This is an code of the algorithm described in "MegaDepth: Learning Single-View Depth Prediction from Internet Photos, Z. Li and N. Snavely, CVPR 2018". The code skeleton is based on "https://github.com/junyanz/pytorch-CycleGAN-and-pix2pix". If you use our code or models for academic purposes, please consider citing:
@inproceedings{MDLi18,
title={MegaDepth: Learning Single-View Depth Prediction from Internet Photos},
author={Zhengqi Li and Noah Snavely},
booktitle={Computer Vision and Pattern Recognition (CVPR)},
year={2018}
}
- The code was written in Pytorch and Python 2.7, but it should be easy to adapt it to Python 3 version if needed.
- You might need skimage, h5py libraries installed for python before running the code.
- Download MegaDepth V1 dataset from project website: http://www.cs.cornell.edu/projects/megadepth/.
- Download pretrained model (specific for MD dataset) from http://www.cs.cornell.edu/projects/megadepth/dataset/models/best_vanila_net_G.pth and put it in "checkpoints/test_local/best_vanila_net_G.pth"

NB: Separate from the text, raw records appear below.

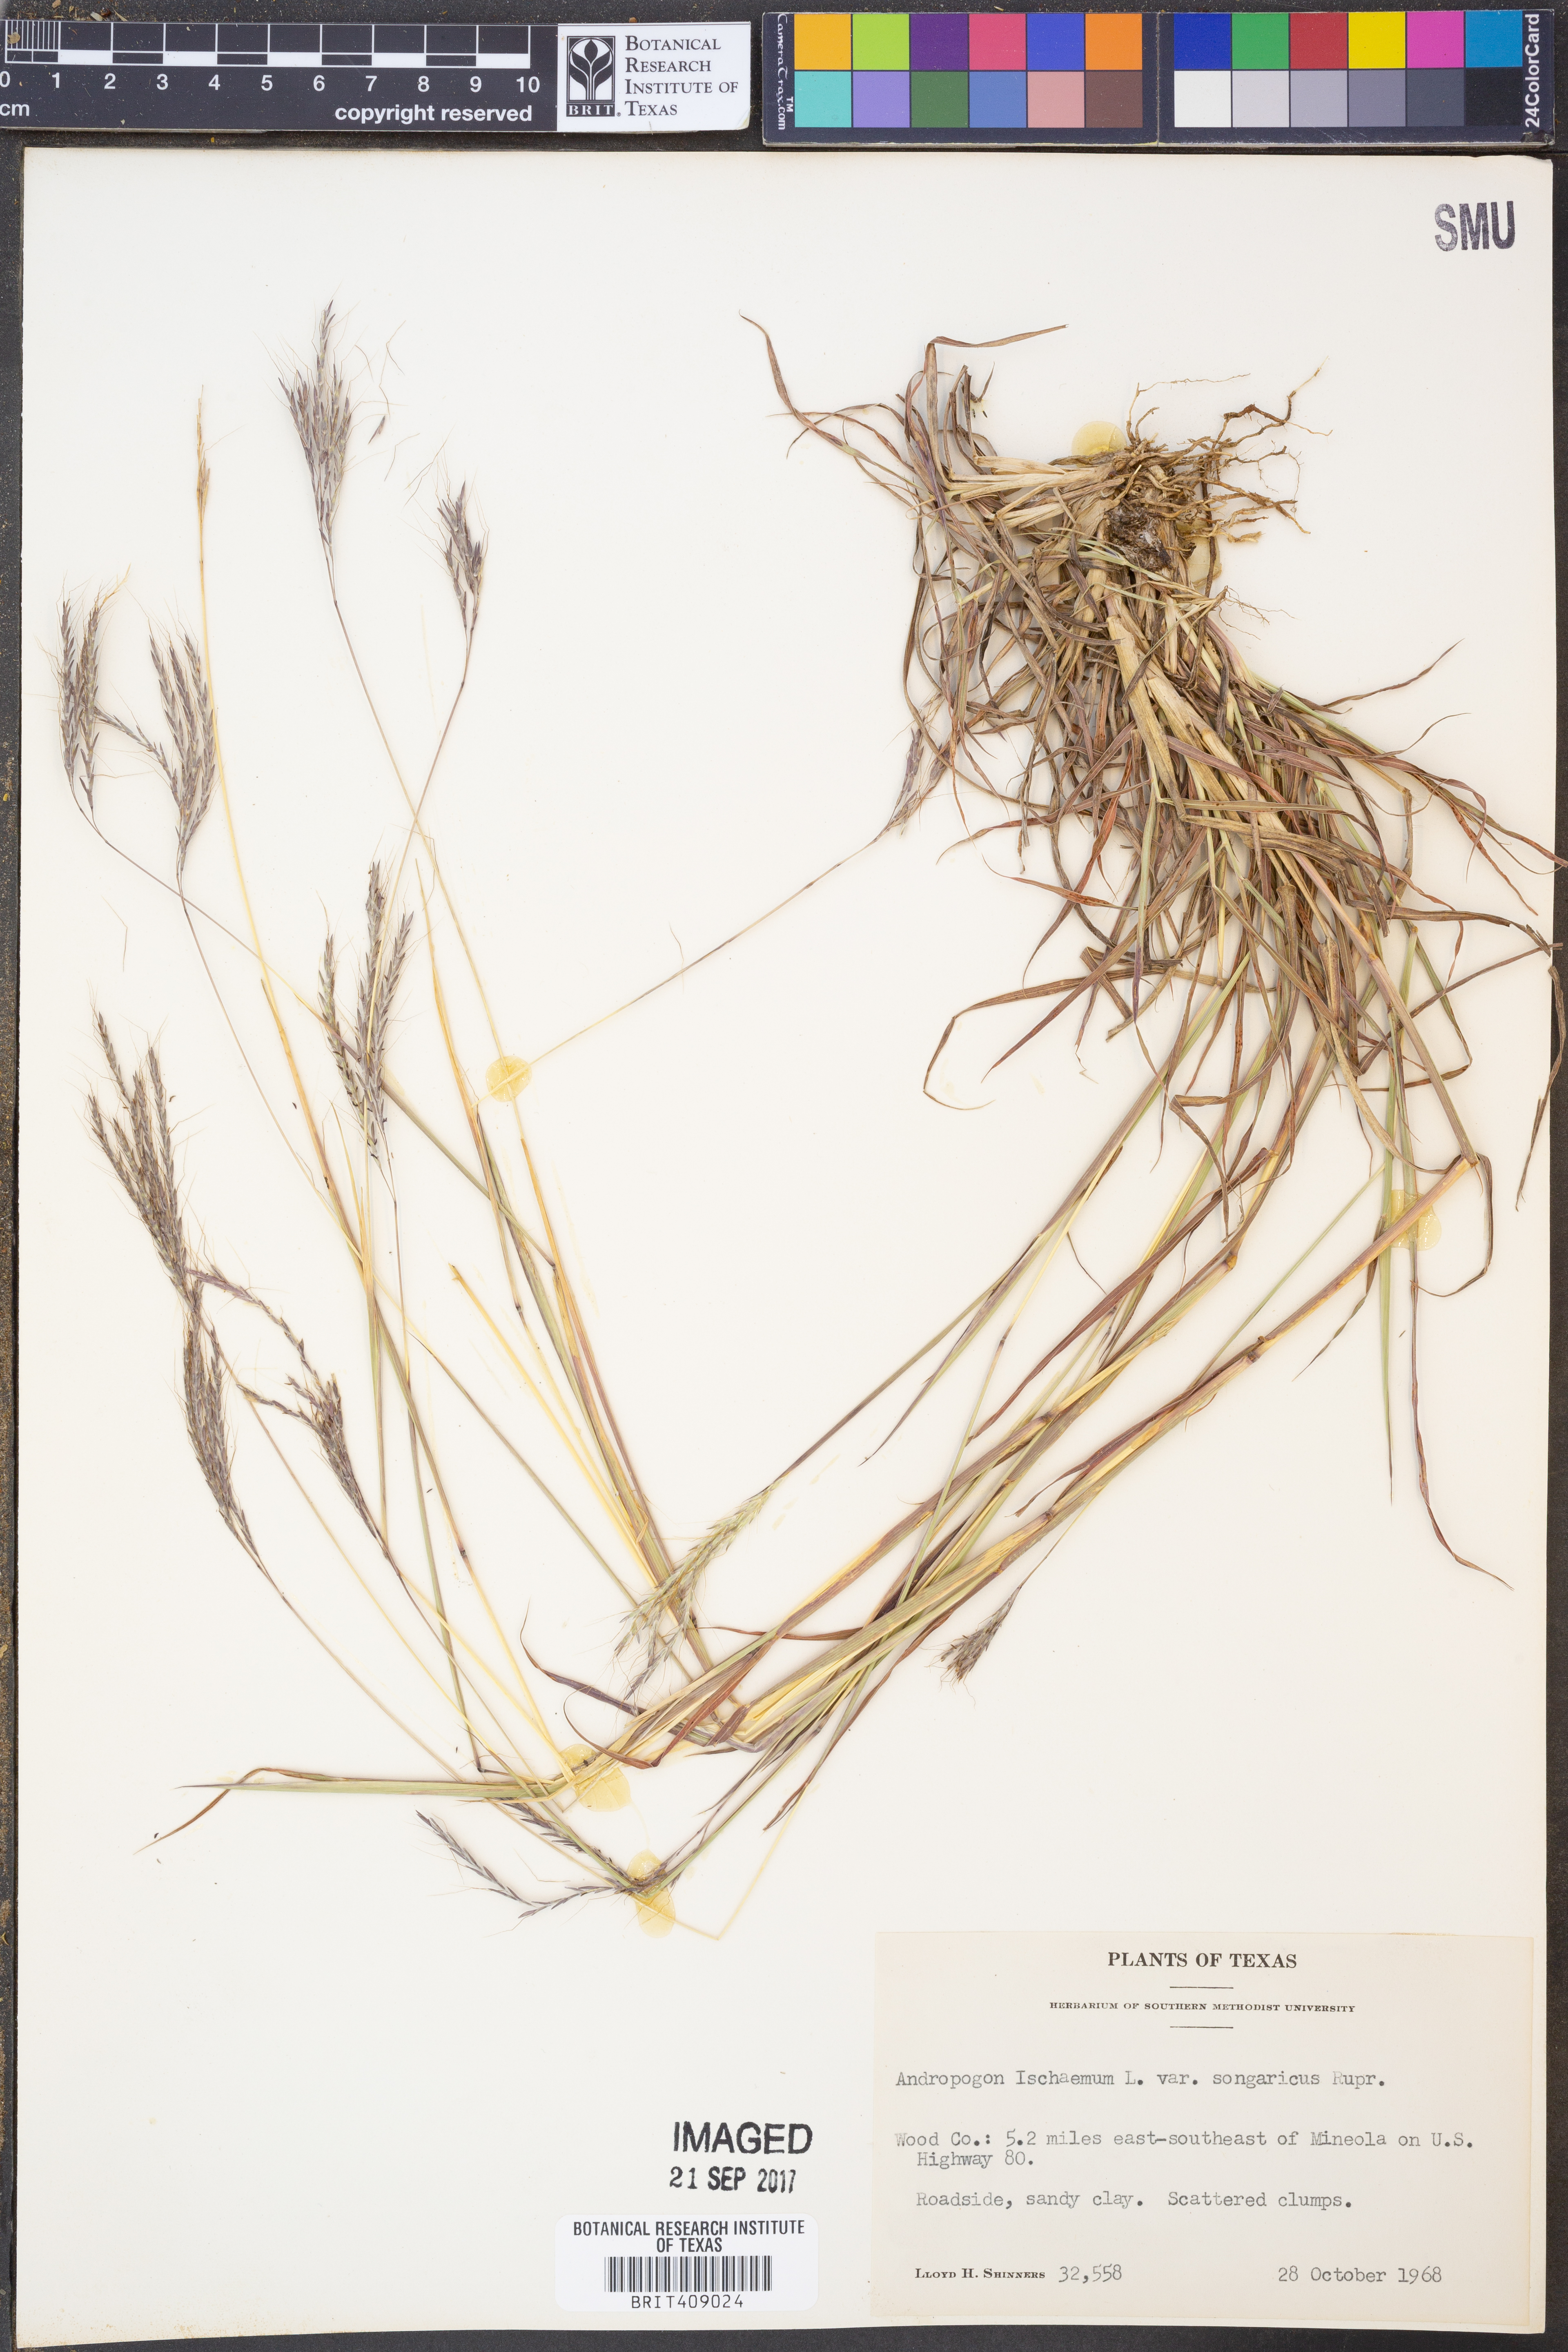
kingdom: Plantae
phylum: Tracheophyta
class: Liliopsida
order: Poales
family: Poaceae
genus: Bothriochloa
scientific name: Bothriochloa ischaemum
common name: Yellow bluestem
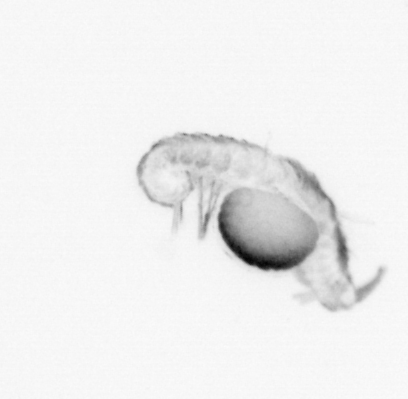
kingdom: Animalia
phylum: Annelida
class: Polychaeta
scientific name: Polychaeta
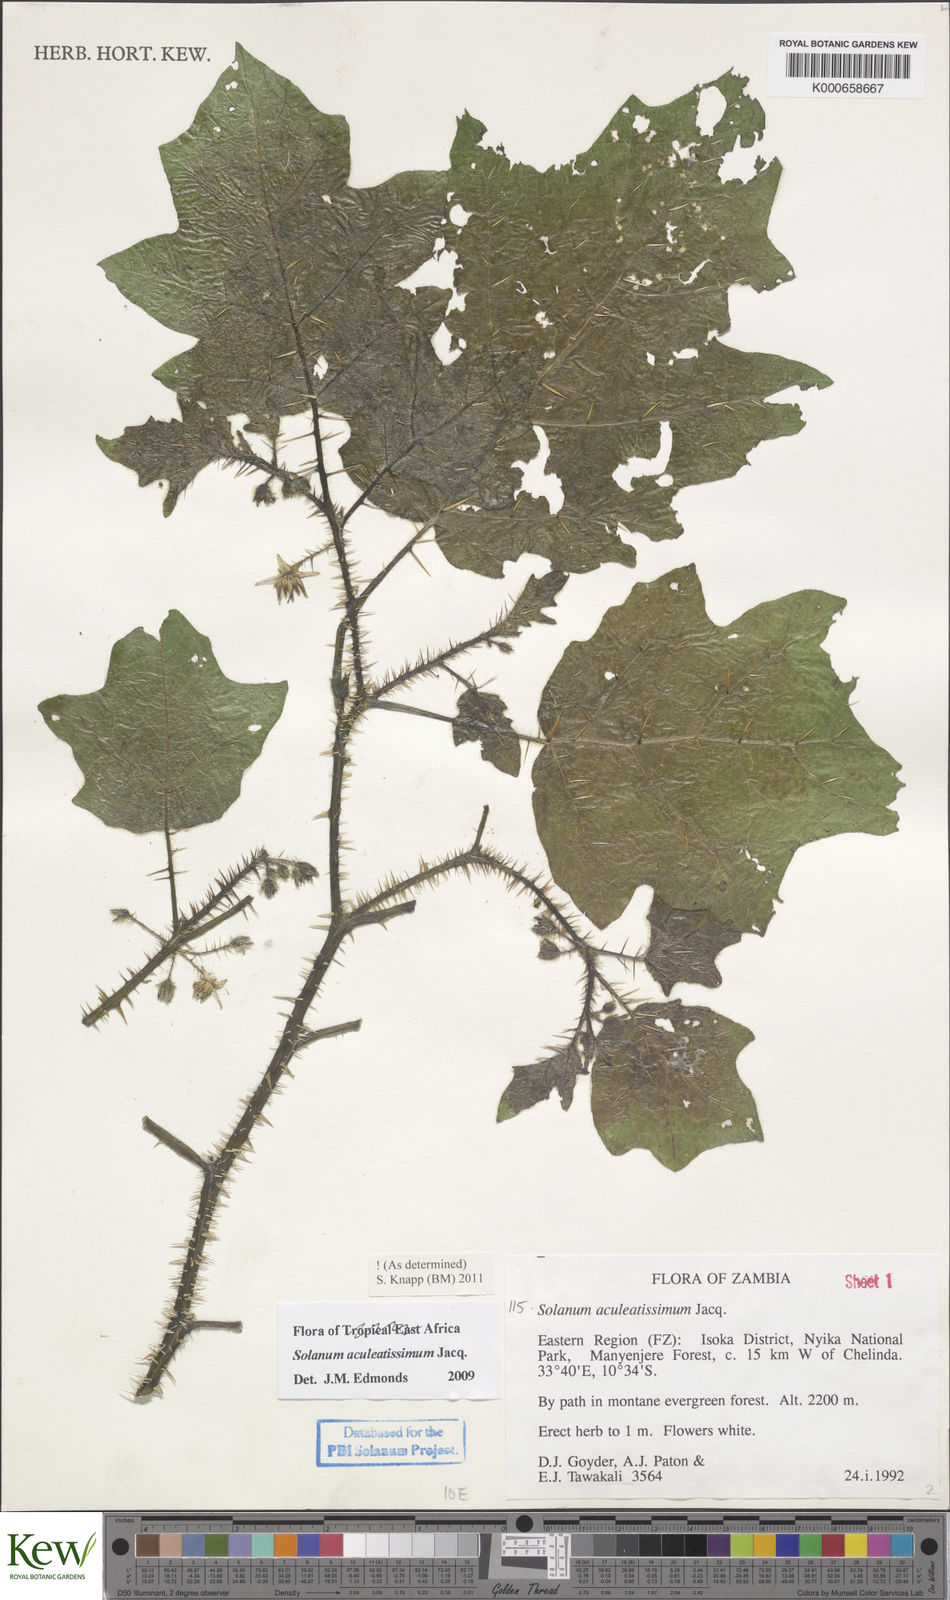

- Download test list files from http://www.cs.cornell.edu/projects/megadepth/dataset/data_lists/test_lists.tar.gz, it should include two folders corresponding to images with landscape and portrait orientations.
- To compute scale invarance RMSE on MD testset, change the variable "dataset_root" in python file "rmse_error_main.py" to the root directory of MegaDepth_v1 folder, and change variable "test_list_dir_l" and "test_list_dir_p" to corresponding folder paths of test lists, and run:
python rmse_error_main.py
- To compute Structure from Motion Disagreement Rate (SDR), change the variable "dataset_root" in python file "rmse_error_main.py" to the root directory of MegaDepth_v1 folder, and change variable "test_list_dir_l" and "test_list_dir_p" to corresponding folder paths of test lists, and run:
python SDR_compute.py
- If you want to run our model on arbitrary Internet photos, please download pretrained model from http://www.cs.cornell.edu/projects/megadepth/dataset/models/best_generalization_net_G.pth, which has much better generalization ability (qualitatively speaking) to completely unknown scenes.